Your objective -> Please return the lines of the entries below, unchanged, from the first line through the line holding "info@koolmat.testisivu.dev", with both ends included.

Extracted data ->
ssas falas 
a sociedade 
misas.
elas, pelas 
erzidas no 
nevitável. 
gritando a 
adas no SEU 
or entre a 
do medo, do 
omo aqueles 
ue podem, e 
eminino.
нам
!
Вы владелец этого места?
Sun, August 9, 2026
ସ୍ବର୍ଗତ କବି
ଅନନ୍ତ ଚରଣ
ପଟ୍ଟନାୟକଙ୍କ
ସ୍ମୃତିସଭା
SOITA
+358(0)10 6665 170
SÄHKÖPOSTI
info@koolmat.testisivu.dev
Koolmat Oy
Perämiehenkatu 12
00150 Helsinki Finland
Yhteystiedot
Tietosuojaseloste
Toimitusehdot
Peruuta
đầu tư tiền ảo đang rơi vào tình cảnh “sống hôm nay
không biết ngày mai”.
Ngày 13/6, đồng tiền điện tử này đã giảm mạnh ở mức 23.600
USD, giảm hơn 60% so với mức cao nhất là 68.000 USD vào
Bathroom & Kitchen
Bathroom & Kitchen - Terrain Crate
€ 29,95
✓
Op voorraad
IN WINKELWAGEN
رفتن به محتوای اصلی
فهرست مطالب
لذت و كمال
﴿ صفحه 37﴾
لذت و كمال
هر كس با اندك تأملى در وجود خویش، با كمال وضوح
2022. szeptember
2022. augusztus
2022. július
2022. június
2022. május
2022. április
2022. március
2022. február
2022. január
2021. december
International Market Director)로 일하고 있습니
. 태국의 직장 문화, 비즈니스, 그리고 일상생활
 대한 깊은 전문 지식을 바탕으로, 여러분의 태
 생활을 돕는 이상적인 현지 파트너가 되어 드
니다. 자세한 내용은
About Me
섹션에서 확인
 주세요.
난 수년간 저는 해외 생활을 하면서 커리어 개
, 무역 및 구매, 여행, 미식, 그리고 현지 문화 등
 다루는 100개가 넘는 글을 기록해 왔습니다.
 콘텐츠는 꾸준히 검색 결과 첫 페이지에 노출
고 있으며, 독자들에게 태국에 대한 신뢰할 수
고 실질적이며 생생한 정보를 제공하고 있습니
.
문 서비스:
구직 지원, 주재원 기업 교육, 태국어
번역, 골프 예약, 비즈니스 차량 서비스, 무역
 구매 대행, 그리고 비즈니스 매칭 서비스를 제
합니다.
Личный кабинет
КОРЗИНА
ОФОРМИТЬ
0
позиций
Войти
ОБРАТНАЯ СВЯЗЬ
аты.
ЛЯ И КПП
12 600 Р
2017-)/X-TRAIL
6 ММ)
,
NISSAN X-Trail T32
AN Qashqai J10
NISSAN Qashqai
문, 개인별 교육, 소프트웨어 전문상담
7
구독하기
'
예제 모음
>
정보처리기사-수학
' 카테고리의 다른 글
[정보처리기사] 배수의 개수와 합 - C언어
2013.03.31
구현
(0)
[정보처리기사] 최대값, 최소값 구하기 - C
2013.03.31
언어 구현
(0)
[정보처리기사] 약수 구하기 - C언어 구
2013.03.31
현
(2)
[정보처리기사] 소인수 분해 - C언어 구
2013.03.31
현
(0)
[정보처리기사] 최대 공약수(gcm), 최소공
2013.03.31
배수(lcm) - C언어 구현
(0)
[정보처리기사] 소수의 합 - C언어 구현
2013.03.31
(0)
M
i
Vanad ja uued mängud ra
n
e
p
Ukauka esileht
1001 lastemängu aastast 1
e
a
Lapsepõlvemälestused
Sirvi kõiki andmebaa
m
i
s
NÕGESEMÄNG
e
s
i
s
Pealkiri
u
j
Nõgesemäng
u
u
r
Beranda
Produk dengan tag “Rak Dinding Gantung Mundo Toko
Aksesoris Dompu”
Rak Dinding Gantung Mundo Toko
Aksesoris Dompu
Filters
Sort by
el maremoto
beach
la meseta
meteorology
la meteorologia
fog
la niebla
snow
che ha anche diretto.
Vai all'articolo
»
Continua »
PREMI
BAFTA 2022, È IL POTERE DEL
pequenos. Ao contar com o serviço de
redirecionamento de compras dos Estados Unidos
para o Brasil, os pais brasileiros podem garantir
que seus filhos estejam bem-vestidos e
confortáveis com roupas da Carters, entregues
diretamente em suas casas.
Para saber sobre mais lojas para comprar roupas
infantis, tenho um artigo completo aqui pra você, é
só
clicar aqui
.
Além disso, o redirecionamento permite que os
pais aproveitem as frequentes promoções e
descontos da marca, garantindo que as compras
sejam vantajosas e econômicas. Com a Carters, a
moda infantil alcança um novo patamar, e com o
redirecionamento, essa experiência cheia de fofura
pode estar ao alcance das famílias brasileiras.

Solution ->
ssas falas 
a sociedade 
misas.
elas, pelas 
erzidas no 
nevitável. 
gritando a 
adas no SEU 
or entre a 
do medo, do 
omo aqueles 
ue podem, e 
eminino.
нам
!
Вы владелец этого места?
Sun, August 9, 2026
ସ୍ବର୍ଗତ କବି
ଅନନ୍ତ ଚରଣ
ପଟ୍ଟନାୟକଙ୍କ
ସ୍ମୃତିସଭା
SOITA
+358(0)10 6665 170
SÄHKÖPOSTI
info@koolmat.testisivu.dev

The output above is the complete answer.